Wins and losses

The death of legendary North Carolina head coach Dean Smith brought the legacies of the game's great coaches—including Duke's Mike Krzyzewski—into perspective.
The death of legendary North Carolina head coach Dean Smith brought the legacies of the game's great coaches—including Duke's Mike Krzyzewski—into perspective.

One thousand. It's such a big, round, daunting number.

The college basketball world was so wrapped up in the number 1,000 when Duke head coach Mike Krzyzewski captured the 1,000th win of his career Jan. 25 against St. John's, becoming the first coach in the history of men's Division I college basketball to reach that milestone.

The internet was flooded with columns and testimonials from the game's greatest players and pundits, praising the 35th-year Duke head coach for his unparalleled level of success. Even I became one of those people, publishing a column in The Chronicle's 24-page commemorative issue on the genius of the man known simply as Coach K.

Two weeks later, on the other side of Tobacco Road, legendary North Carolina head coach Dean Smith passed away at the age of 83. Coaching the Tar Heels for 36 years, winning 879 games, two national championships and taking his team to 11 Final Fours, Smith accrued a similarly impressive coaching resume to that of Krzyzewski. When he retired, Smith—who served for the last 17 years of his coaching career as Krzyzewski's foil in college basketball's greatest rivalry—held what is now the Duke head coach's place atop the sport's all-time wins list.

Smith never reached that mythical 1,000th win, but when he died his 879 career victories and all the accolades that came with them were merely an afterthought.

Instead, people remembered Dean Smith for the man he was.
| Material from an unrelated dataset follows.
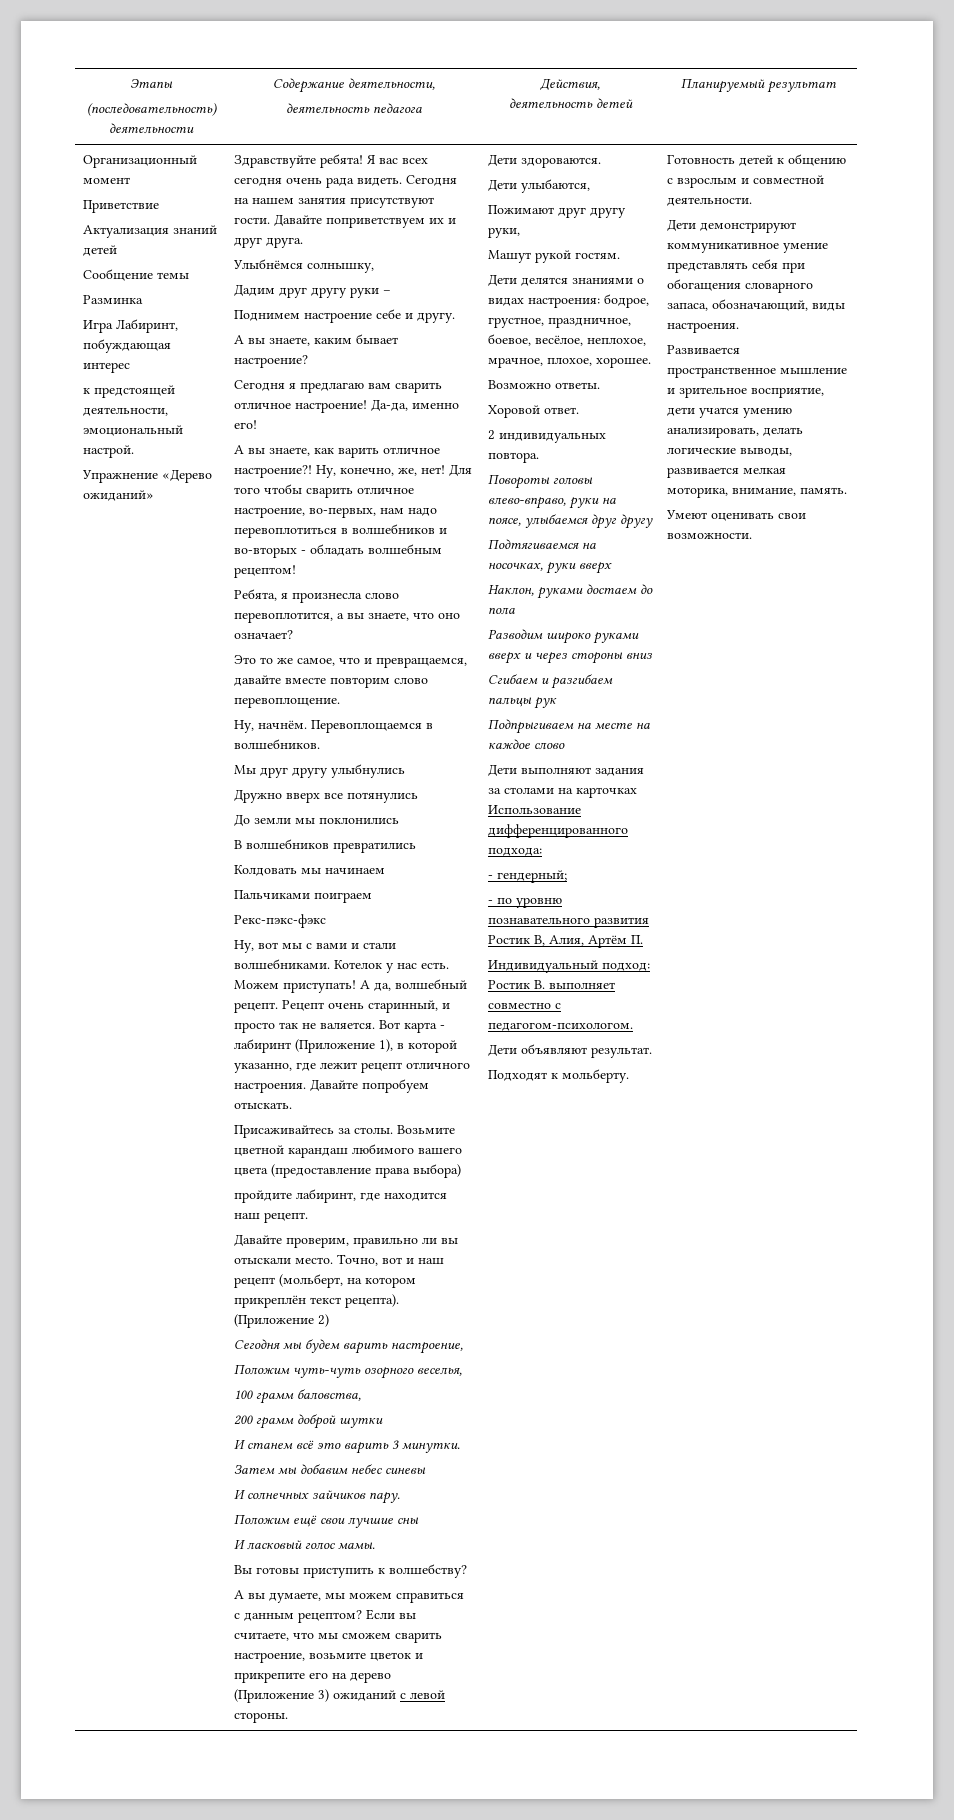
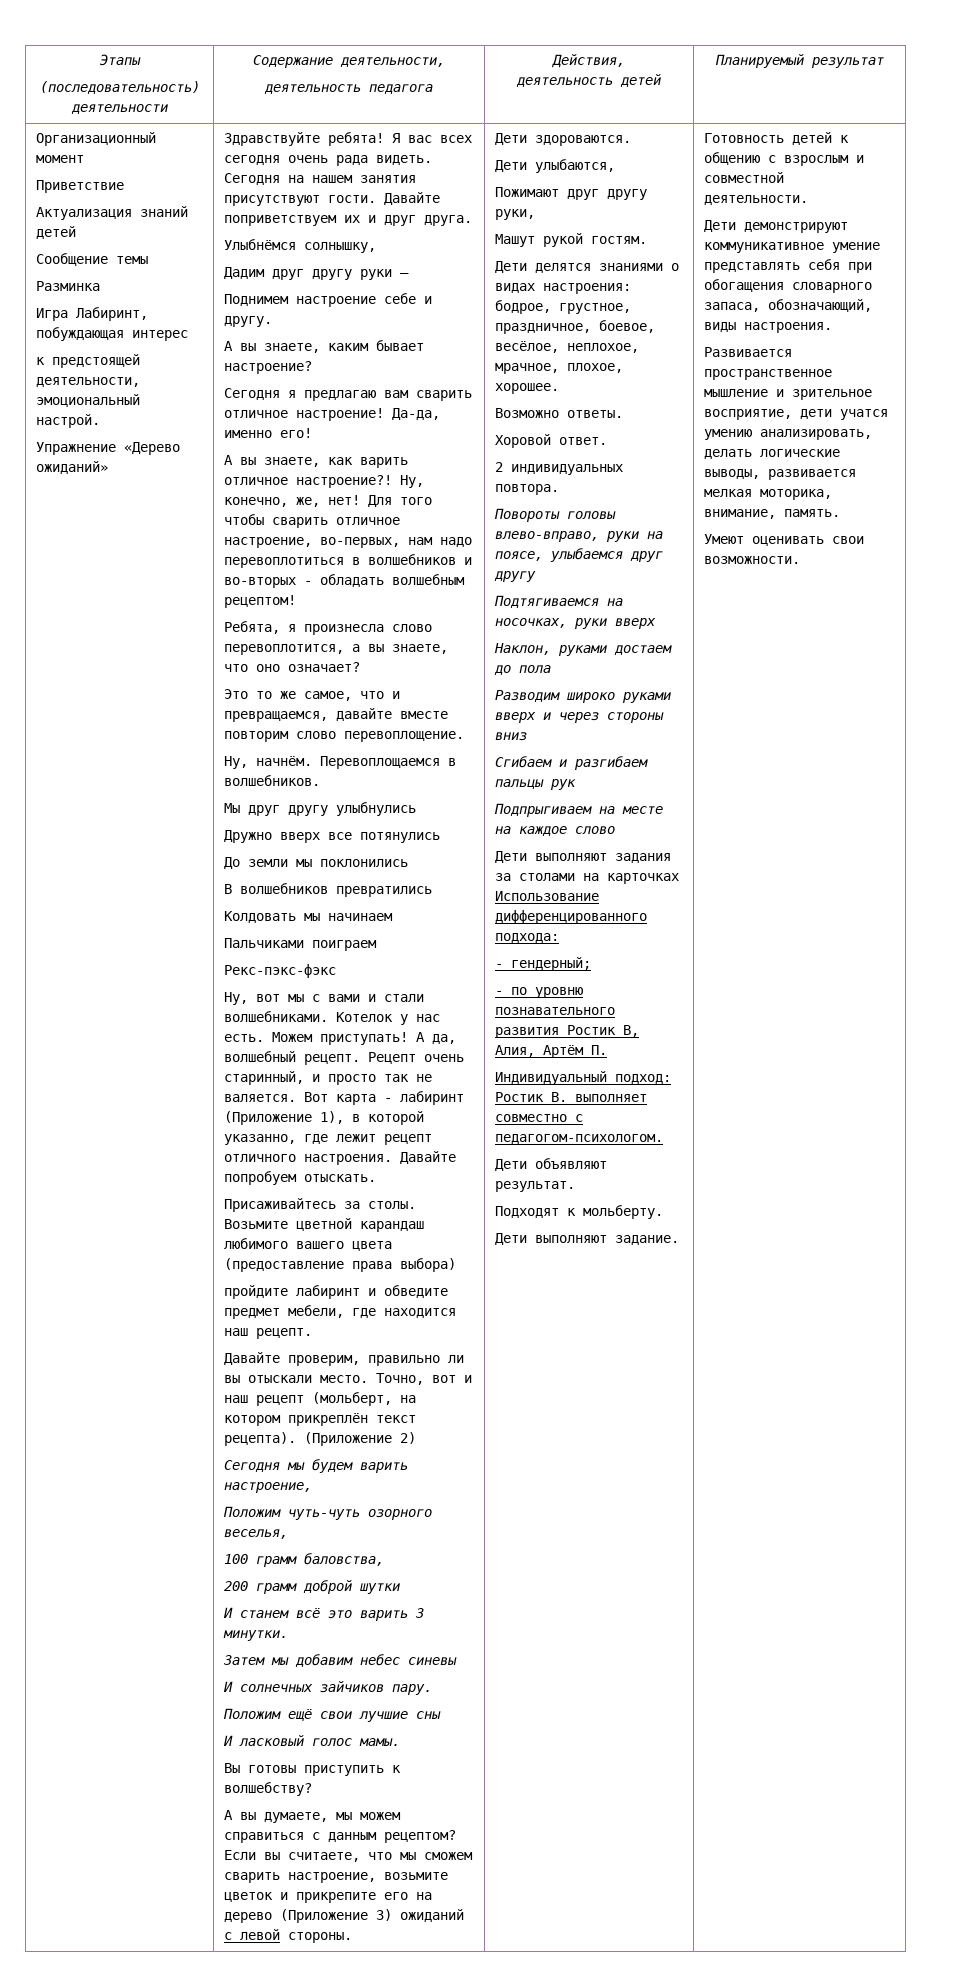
[295,1189,356,1203] лабиринт, -> [296,1285,449,1299] [224,1305,345,1319] лабиринт и обведите предмет мебели,
(629, 1076) none -> [495,1233,680,1245] // Дети выполняют задание.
A father figure and mentor to not only some of the game's greatest players but every single person who was involved with the North Carolina basketball program. A champion of civil rights and one of the driving forces behind integration at a flagship institution in the American South. Someone not only larger than life, but potentially larger than his entire sport.

"The thing that Dean did best is that he made men of the boys that came to him," Krzyzewski said following his team's 73-70 win at Florida State two days after Smith's death. "And all those men revere him. They don't love him, they revere him. That's his biggest accomplishment, and he has done that better than anybody."

Hearing that type of testimony from Krzyzewski and countless other players and coaches has made me reconsider the significance of even a milestone as big as 1,000 wins. Records are set only for someone else to break them, and as unfathomable as it seems, one day someone will eclipse Krzyzewski's mark, regardless of where he ends up.

The impact one person can make on another is something that will truly never die.